REQUIREMENT:
Below are the records; extract from them the line containing "left eye: (461, 234)" to the line containing "left knee: (247, 205)", both lines included, exactly and with no pictures.

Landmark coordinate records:
....

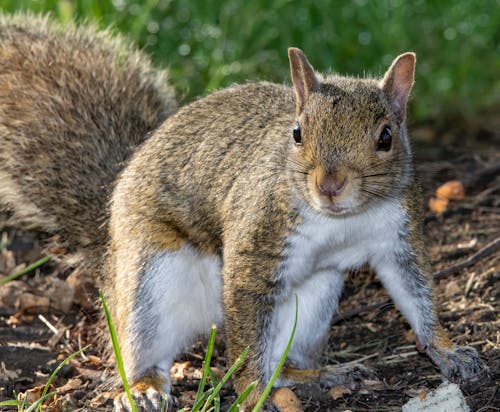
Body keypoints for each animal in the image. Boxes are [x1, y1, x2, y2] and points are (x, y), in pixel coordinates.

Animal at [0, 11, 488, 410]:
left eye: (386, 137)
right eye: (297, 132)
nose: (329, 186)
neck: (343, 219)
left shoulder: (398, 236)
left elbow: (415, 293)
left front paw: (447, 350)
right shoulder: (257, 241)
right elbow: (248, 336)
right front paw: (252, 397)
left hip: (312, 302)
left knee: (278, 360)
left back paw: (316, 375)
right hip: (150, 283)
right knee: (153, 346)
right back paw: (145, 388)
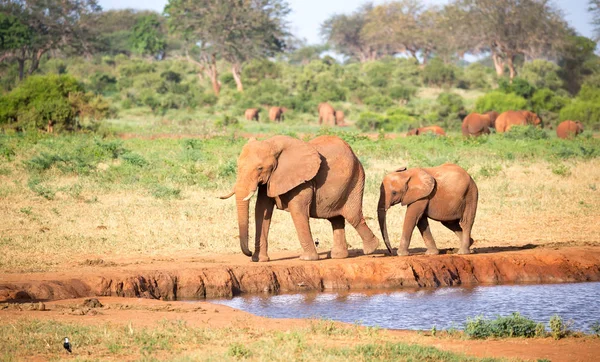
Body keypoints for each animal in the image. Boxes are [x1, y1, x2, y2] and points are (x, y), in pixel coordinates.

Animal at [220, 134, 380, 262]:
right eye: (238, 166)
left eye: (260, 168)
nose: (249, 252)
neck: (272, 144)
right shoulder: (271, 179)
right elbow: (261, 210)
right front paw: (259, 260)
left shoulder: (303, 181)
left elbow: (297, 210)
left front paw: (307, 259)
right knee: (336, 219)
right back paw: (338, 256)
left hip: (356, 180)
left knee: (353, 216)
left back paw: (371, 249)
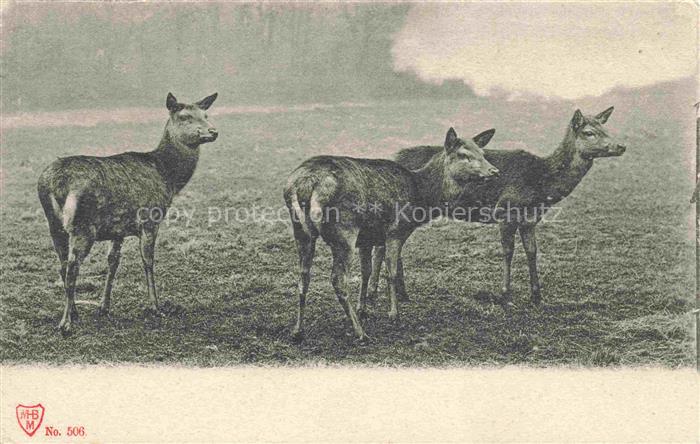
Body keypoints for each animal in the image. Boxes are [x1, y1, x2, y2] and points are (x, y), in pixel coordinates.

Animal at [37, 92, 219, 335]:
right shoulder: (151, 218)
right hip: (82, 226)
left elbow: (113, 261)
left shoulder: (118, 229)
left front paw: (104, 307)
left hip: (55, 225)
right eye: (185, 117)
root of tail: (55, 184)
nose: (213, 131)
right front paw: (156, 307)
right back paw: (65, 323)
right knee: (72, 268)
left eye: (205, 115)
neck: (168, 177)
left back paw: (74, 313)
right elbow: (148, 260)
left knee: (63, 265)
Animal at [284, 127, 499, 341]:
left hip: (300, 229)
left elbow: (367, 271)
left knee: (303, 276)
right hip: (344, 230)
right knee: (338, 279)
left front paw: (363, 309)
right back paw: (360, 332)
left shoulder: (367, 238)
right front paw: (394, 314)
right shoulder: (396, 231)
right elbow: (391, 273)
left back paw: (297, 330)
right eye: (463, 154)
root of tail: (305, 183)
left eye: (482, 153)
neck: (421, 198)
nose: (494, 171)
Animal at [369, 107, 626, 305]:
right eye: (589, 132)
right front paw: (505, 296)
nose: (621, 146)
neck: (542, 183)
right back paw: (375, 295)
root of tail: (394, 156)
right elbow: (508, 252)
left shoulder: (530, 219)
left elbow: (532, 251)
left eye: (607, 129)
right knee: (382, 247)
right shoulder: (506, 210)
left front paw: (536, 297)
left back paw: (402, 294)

....

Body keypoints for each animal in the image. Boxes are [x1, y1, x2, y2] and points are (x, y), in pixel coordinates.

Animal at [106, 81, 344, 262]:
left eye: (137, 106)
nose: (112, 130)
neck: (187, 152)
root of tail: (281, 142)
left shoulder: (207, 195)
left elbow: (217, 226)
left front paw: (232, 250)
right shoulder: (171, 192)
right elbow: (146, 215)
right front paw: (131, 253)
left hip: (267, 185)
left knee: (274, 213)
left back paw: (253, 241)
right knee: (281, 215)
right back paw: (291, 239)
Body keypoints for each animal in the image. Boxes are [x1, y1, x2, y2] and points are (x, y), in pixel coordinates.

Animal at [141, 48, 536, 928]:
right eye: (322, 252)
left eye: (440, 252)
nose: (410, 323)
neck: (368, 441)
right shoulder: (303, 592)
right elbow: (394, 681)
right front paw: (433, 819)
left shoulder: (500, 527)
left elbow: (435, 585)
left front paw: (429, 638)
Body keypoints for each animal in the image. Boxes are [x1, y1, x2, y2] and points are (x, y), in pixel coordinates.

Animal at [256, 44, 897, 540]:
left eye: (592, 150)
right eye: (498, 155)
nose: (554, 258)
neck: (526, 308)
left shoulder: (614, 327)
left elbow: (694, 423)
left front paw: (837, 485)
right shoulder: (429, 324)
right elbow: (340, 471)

....

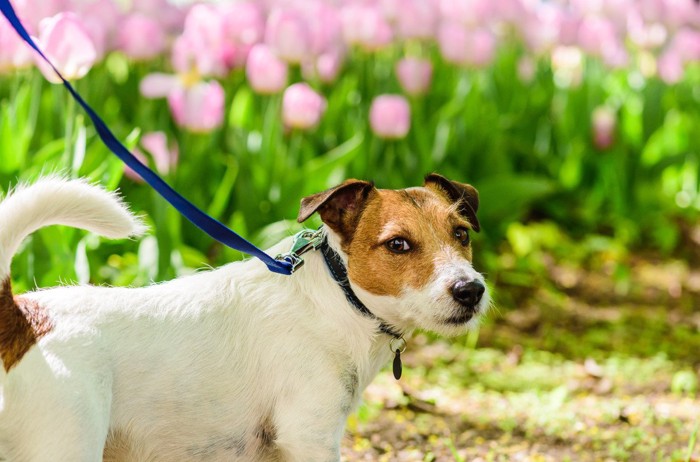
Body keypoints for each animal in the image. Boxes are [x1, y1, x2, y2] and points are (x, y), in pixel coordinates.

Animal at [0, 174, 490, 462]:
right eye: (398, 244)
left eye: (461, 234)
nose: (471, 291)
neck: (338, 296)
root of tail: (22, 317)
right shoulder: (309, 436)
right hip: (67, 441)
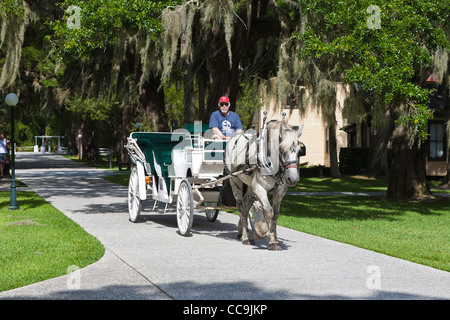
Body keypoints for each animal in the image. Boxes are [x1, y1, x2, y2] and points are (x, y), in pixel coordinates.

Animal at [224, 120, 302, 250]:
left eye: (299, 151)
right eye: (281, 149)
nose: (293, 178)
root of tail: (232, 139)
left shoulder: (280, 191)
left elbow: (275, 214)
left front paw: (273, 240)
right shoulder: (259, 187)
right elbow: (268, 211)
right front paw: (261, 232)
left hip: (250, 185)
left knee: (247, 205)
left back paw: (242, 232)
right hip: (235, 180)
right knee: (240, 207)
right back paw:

....

ANSWER SECTION:
left eye: (461, 234)
nose: (471, 291)
neck: (338, 296)
root of tail: (22, 317)
right shoulder: (309, 436)
right hip: (67, 441)
Body keypoints for each animal in the image. Boxes are [x1, y1, x2, y2] and points are (x, y), in pixel coordinates.

Animal at [224, 120, 302, 250]:
left eye: (299, 151)
right eye: (281, 149)
nose: (293, 178)
root of tail: (232, 139)
left shoulder: (280, 191)
left elbow: (275, 214)
left front paw: (273, 240)
right shoulder: (259, 187)
right elbow: (268, 211)
right front paw: (261, 232)
left hip: (250, 185)
left knee: (247, 205)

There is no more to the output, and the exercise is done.